Naval officers gathered to mark the anniversary of Vice Admiral Lord Nelson's famous victory at the Battle of Trafalgar.
The Second Sea Lord, Vice Admiral Nick Hine, led the celebrations aboard HMS Victory at Portsmouth Historic Dockyard which involved a wreath being laid on the spot where Lord Nelson died 216 years ago.
The ceremony, which was reduced in size last year to meet COVID-19 regulations at the time, began with the daily naval ceremony of Colours in which the white ensign and the union flag are hauled up.
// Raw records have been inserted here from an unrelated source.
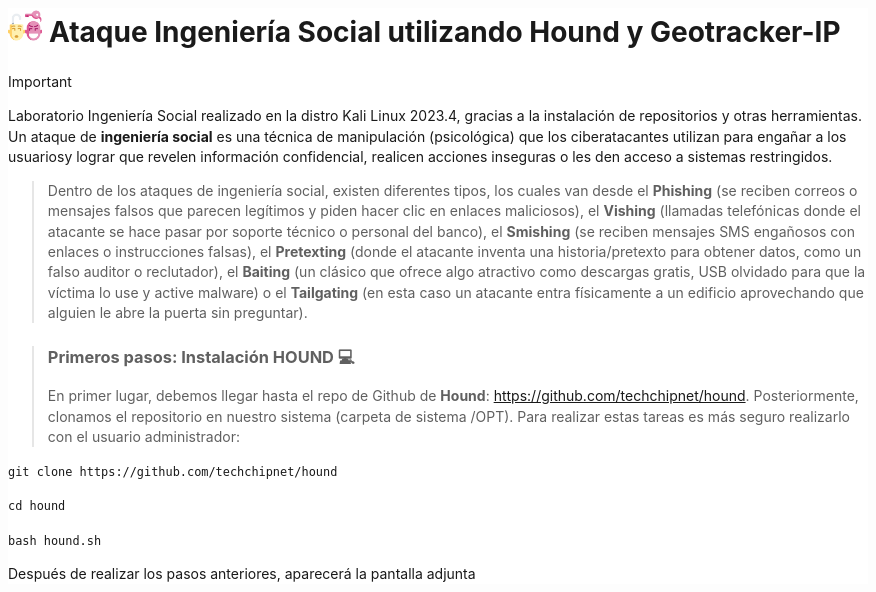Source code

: # <img alt="Hacking_Labs, más allá de la Ciberseguridad" src="images/ingsoc.png" width="4%">	Ataque Ingeniería Social utilizando Hound y Geotracker-IP


> [!IMPORTANT]
> Laboratorio Ingeniería Social realizado en la distro Kali Linux 2023.4, gracias a la instalación de repositorios y otras herramientas. 
Un ataque de <b>ingeniería social</b> es una técnica de manipulación (psicológica) que los ciberatacantes utilizan para engañar a los usuariosy lograr que revelen información confidencial, realicen acciones inseguras o les den acceso a sistemas restringidos.

> Dentro de los ataques de ingeniería social, existen diferentes tipos, los cuales van desde el <b>Phishing</b>	(se reciben correos o mensajes falsos que parecen legítimos y piden hacer clic en enlaces maliciosos), el <b>Vishing</b> (llamadas telefónicas donde el atacante se hace pasar por soporte técnico o personal del banco), el <b>Smishing</b> (se reciben mensajes SMS engañosos con enlaces o instrucciones falsas), el <b>Pretexting</b> (donde el atacante inventa una historia/pretexto para obtener datos, como un falso auditor o reclutador), el <b>Baiting</b> (un clásico que ofrece algo atractivo como descargas gratis, USB olvidado para que la víctima lo use y active malware) o el <b>Tailgating</b>	(en esta caso un atacante entra físicamente a un edificio aprovechando que alguien le abre la puerta sin preguntar).

> ### Primeros pasos: Instalación HOUND :computer:
> En primer lugar, debemos llegar hasta el repo de Github de <b>Hound</b>: https://github.com/techchipnet/hound. Posteriormente, clonamos el repositorio en nuestro sistema (carpeta de sistema /OPT). Para realizar estas tareas es más seguro realizarlo con el usuario administrador:

```
git clone https://github.com/techchipnet/hound
```
```
cd hound
```
```
bash hound.sh
```
Después de realizar los pasos anteriores, aparecerá la pantalla adjunta
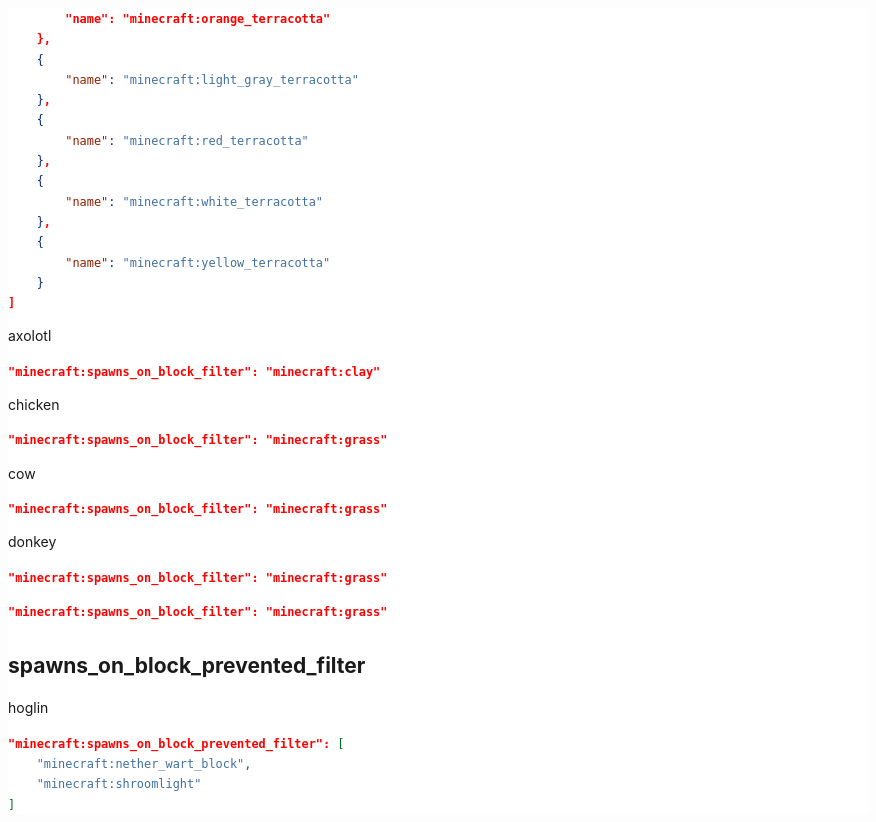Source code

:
 ```json title=""
        "name": "minecraft:orange_terracotta"
    },
    {
        "name": "minecraft:light_gray_terracotta"
    },
    {
        "name": "minecraft:red_terracotta"
    },
    {
        "name": "minecraft:white_terracotta"
    },
    {
        "name": "minecraft:yellow_terracotta"
    }
]
```

axolotl

```json title=""
"minecraft:spawns_on_block_filter": "minecraft:clay"
```

chicken

```json title=""
"minecraft:spawns_on_block_filter": "minecraft:grass"
```

cow

```json title=""
"minecraft:spawns_on_block_filter": "minecraft:grass"
```

donkey

```json title=""
"minecraft:spawns_on_block_filter": "minecraft:grass"
```

```json title=""
"minecraft:spawns_on_block_filter": "minecraft:grass"
```

</Spoiler>

## spawns_on_block_prevented_filter

<Spoiler title="显示">

hoglin

```json title=""
"minecraft:spawns_on_block_prevented_filter": [
    "minecraft:nether_wart_block",
    "minecraft:shroomlight"
]
```
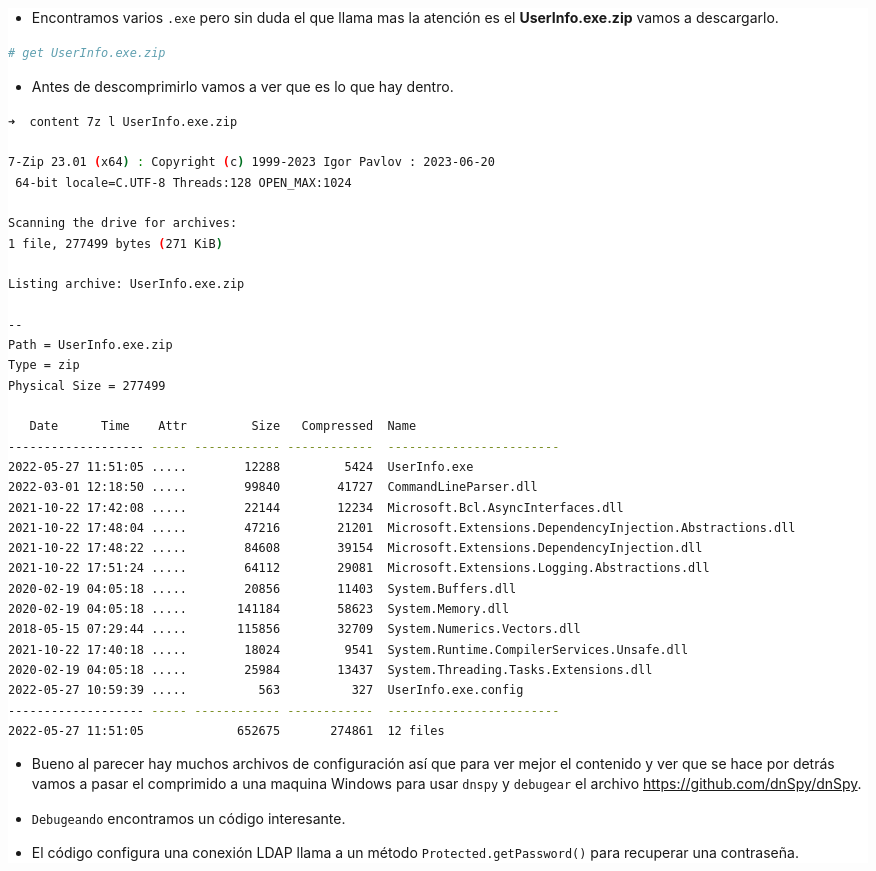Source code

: - Encontramos varios `.exe` pero sin duda el que llama mas la atención es el **UserInfo.exe.zip** vamos a descargarlo.

```bash
# get UserInfo.exe.zip
```

- Antes de descomprimirlo vamos a ver que es lo que hay dentro.

```bash
➜  content 7z l UserInfo.exe.zip

7-Zip 23.01 (x64) : Copyright (c) 1999-2023 Igor Pavlov : 2023-06-20
 64-bit locale=C.UTF-8 Threads:128 OPEN_MAX:1024

Scanning the drive for archives:
1 file, 277499 bytes (271 KiB)

Listing archive: UserInfo.exe.zip

--
Path = UserInfo.exe.zip
Type = zip
Physical Size = 277499

   Date      Time    Attr         Size   Compressed  Name
------------------- ----- ------------ ------------  ------------------------
2022-05-27 11:51:05 .....        12288         5424  UserInfo.exe
2022-03-01 12:18:50 .....        99840        41727  CommandLineParser.dll
2021-10-22 17:42:08 .....        22144        12234  Microsoft.Bcl.AsyncInterfaces.dll
2021-10-22 17:48:04 .....        47216        21201  Microsoft.Extensions.DependencyInjection.Abstractions.dll
2021-10-22 17:48:22 .....        84608        39154  Microsoft.Extensions.DependencyInjection.dll
2021-10-22 17:51:24 .....        64112        29081  Microsoft.Extensions.Logging.Abstractions.dll
2020-02-19 04:05:18 .....        20856        11403  System.Buffers.dll
2020-02-19 04:05:18 .....       141184        58623  System.Memory.dll
2018-05-15 07:29:44 .....       115856        32709  System.Numerics.Vectors.dll
2021-10-22 17:40:18 .....        18024         9541  System.Runtime.CompilerServices.Unsafe.dll
2020-02-19 04:05:18 .....        25984        13437  System.Threading.Tasks.Extensions.dll
2022-05-27 10:59:39 .....          563          327  UserInfo.exe.config
------------------- ----- ------------ ------------  ------------------------
2022-05-27 11:51:05             652675       274861  12 files
```

- Bueno al parecer hay muchos archivos de configuración así que para ver mejor el contenido y ver que se hace por detrás vamos a pasar el comprimido a una maquina Windows para usar `dnspy` y `debugear` el archivo <https://github.com/dnSpy/dnSpy>.

- `Debugeando` encontramos un código interesante.

- El código configura una conexión LDAP llama a un método `Protected.getPassword()` para recuperar una contraseña.

<p align="center">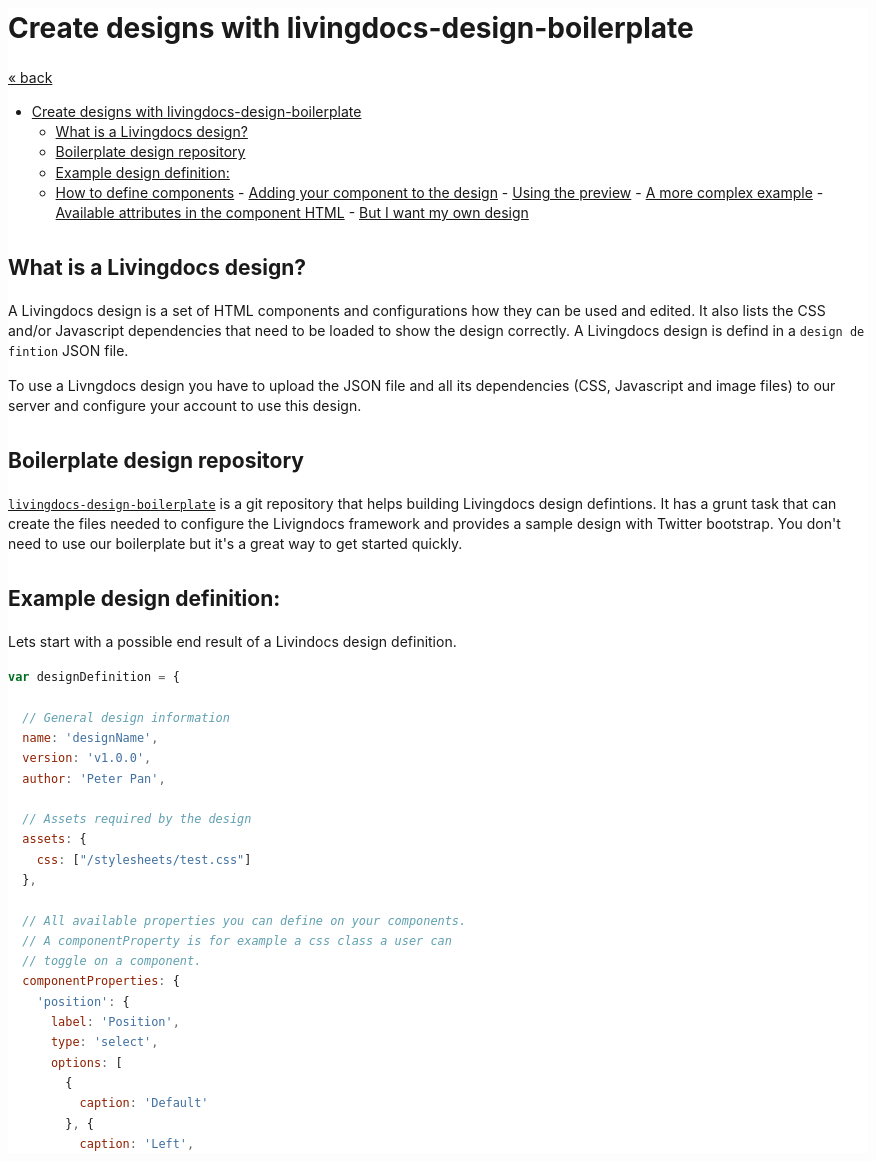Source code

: # Create designs with livingdocs-design-boilerplate

[« back](../../README.md)



- [Create designs with livingdocs-design-boilerplate](#create-designs-with-livingdocs-design-boilerplate)
	- [What is a Livingdocs design?](#what-is-a-livingdocs-design)
	- [Boilerplate design repository](#boilerplate-design-repository)
	- [Example design definition:](#example-design-definition)
	- [How to define components](#how-to-define-components)
			- [Adding your component to the design](#adding-your-component-to-the-design)
			- [Using the preview](#using-the-preview)
			- [A more complex example](#a-more-complex-example)
			- [Available attributes in the component HTML](#available-attributes-in-the-component-html)
			- [But I want my own design](#but-i-want-my-own-design)



## What is a Livingdocs design?

A Livingdocs design is a set of HTML components and configurations how they can be used and edited. It also lists the CSS and/or Javascript dependencies that need to be loaded to show the design correctly. A Livingdocs design is defind in a `design defintion` JSON file.

To use a Livngdocs design you have to upload the JSON file and all its dependencies (CSS, Javascript and image files) to our server and configure your account to use this design.

## Boilerplate design repository

[`livingdocs-design-boilerplate`](https://github.com/upfrontIO/livingdocs-design-boilerplate) is a git repository that helps building Livingdocs design defintions. It has a grunt task that can create the files needed to configure the Livigndocs framework and provides a sample design with Twitter bootstrap. You don't need to use our boilerplate but it's a great way to get started quickly.

## Example design definition:

Lets start with a possible end result of a Livindocs design definition.

```javascript
var designDefinition = {

  // General design information
  name: 'designName',
  version: 'v1.0.0',
  author: 'Peter Pan',

  // Assets required by the design
  assets: {
    css: ["/stylesheets/test.css"]
  },

  // All available properties you can define on your components.
  // A componentProperty is for example a css class a user can
  // toggle on a component.
  componentProperties: {
    'position': {
      label: 'Position',
      type: 'select',
      options: [
        {
          caption: 'Default'
        }, {
          caption: 'Left',
```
This was followed by the flag sequence indicating Nelson's famous message to the fleet: "England expects that every man will do his duty."
A Royal Navy spokesman said: "Trafalgar Day is the most important day in the calendar of HMS Victory, the oldest commissioned warship in the world.
"About 70 officers, ratings, cadets and guests, including the Lord Mayor of Portsmouth and representatives of the United States, Polish, Turkish and New Zealand militaries, watched as Vice Admiral Hine laid a wreath on the spot Lord Nelson fell during the battle."
Lord Nelson was shot dead by a French sniper as the Royal Navy claimed victory over the French and Spanish navies at Trafalgar, off Cadiz, Spain, on 21 October 1805.